The Young Mulatongo shook his finger in front of me.
Eeee-cume niña, hellooo. We’re down by three people tonight we need to increment our Sacred Outreach Efforts.
Some of them yawned. Others swayed their arms to the baby blue ceiling. Everyone was instructed to bring a friend and share their Life Changing Testimony. Then in came a young morena from Barranquilla in one of those sheer white gowns, waving off the Young Mulatongo but flirting with him, passing out pamphlets with light exploding from grey clouds.
Okey, pelaos, this is how it’s going down. I want all you lazy disque followers of Jesús to get that culo moving or else we’re buried, me están oyendo?

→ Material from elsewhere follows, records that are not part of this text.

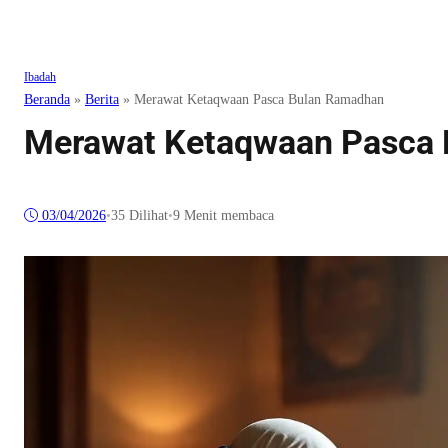
Ibadah
Beranda
»
Berita
»
Merawat Ketaqwaan Pasca Bulan Ramadhan
Merawat Ketaqwaan Pasca
03/04/2026
•
35
Dilihat
•
9 Menit membaca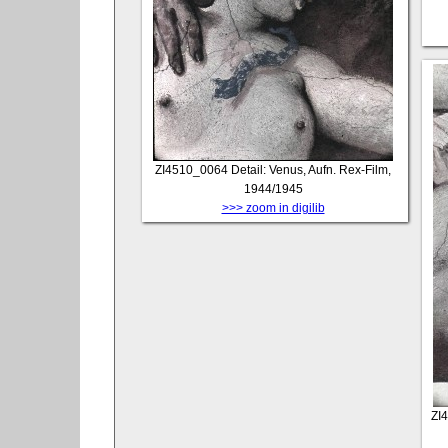
ZI4510_0064
Detail: Venus, Aufn. Rex-Film,
1944/1945
>>> zoom in digilib
ZI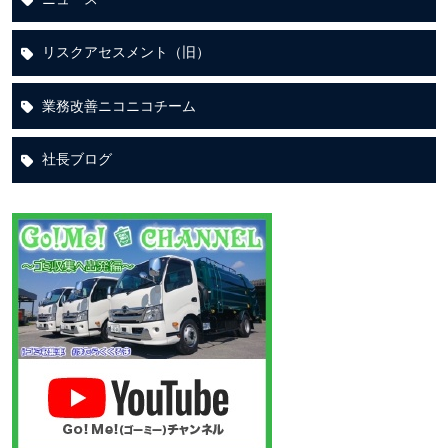
リスクアセスメント（旧）
業務改善ニコニコチーム
社長ブログ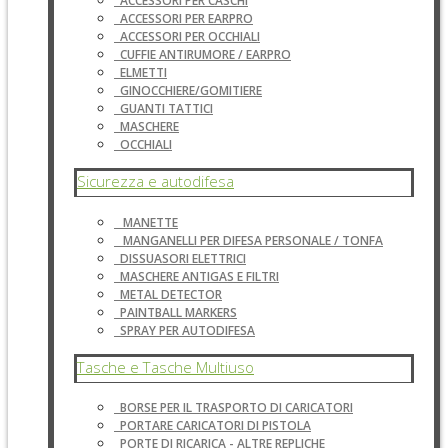
ACCESSORI PER CASCHI
ACCESSORI PER EARPRO
ACCESSORI PER OCCHIALI
CUFFIE ANTIRUMORE / EARPRO
ELMETTI
GINOCCHIERE/GOMITIERE
GUANTI TATTICI
MASCHERE
OCCHIALI
Sicurezza e autodifesa
MANETTE
MANGANELLI PER DIFESA PERSONALE / TONFA
DISSUASORI ELETTRICI
MASCHERE ANTIGAS E FILTRI
METAL DETECTOR
PAINTBALL MARKERS
SPRAY PER AUTODIFESA
Tasche e Tasche Multiuso
BORSE PER IL TRASPORTO DI CARICATORI
PORTARE CARICATORI DI PISTOLA
PORTE DI RICARICA - ALTRE REPLICHE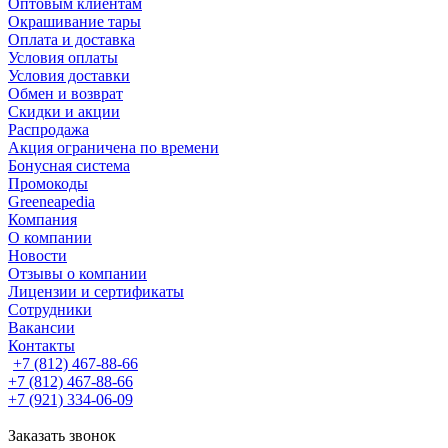
Оптовым клиентам
Окрашивание тары
Оплата и доставка
Условия оплаты
Условия доставки
Обмен и возврат
Скидки и акции
Распродажа
Акция ограничена по времени
Бонусная система
Промокоды
Greeneapedia
Компания
О компании
Новости
Отзывы о компании
Лицензии и сертификаты
Сотрудники
Вакансии
Контакты
+7 (812) 467-88-66
+7 (812) 467-88-66
+7 (921) 334-06-09
Заказать звонок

Tonight go home and think of that friend, that lonely ugly child with the Metallica shirt next to you in English math Spanish government class that is in desperate need of saving. You know the kind. Yes? And you bring that ugly, godless child next week and here we will strip him of that shirt and he will smell of pachouli and we’ll deal with Dios and he will be one of his soldiers are we all full cleaaaaar pelaos?
They all went wild, cheering, throwing pillows in the air, bibles flew. Girl is a preacher. This girl has my attention. And just like that, that ugly Barranquillera and her authority, and her pimples demanding with no respect whatsoever that we—that I—do exactly as she said.